Aim of the task: In the listing below, find the line containing "일한 만큼 즉시 정산" and the line containing "분도 바로 적응 가능". Repeat exactly those two lines and every line between them.

--- START ---

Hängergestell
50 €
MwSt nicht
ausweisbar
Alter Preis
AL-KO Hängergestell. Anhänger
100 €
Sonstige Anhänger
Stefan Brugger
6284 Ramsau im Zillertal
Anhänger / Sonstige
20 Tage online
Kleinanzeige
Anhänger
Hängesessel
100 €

--- END ---
--- START ---

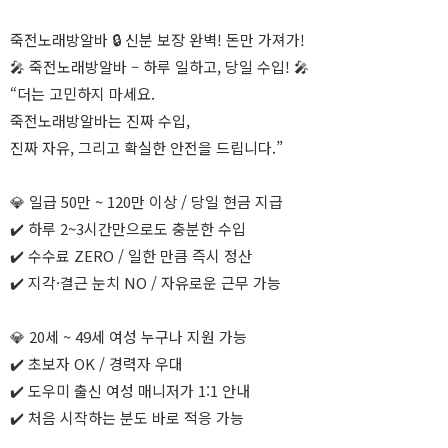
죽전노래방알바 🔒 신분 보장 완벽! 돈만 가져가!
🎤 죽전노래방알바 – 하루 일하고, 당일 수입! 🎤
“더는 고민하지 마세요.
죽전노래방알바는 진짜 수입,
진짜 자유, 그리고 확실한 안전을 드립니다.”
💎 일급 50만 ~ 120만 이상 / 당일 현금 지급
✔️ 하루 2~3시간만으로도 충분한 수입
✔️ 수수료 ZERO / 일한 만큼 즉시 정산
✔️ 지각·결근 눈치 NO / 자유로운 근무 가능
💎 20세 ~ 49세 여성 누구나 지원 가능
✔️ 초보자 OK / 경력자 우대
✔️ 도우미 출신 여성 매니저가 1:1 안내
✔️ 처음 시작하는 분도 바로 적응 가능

--- END ---

Result for this task:
✔️ 수수료 ZERO / 일한 만큼 즉시 정산
✔️ 지각·결근 눈치 NO / 자유로운 근무 가능
💎 20세 ~ 49세 여성 누구나 지원 가능
✔️ 초보자 OK / 경력자 우대
✔️ 도우미 출신 여성 매니저가 1:1 안내
✔️ 처음 시작하는 분도 바로 적응 가능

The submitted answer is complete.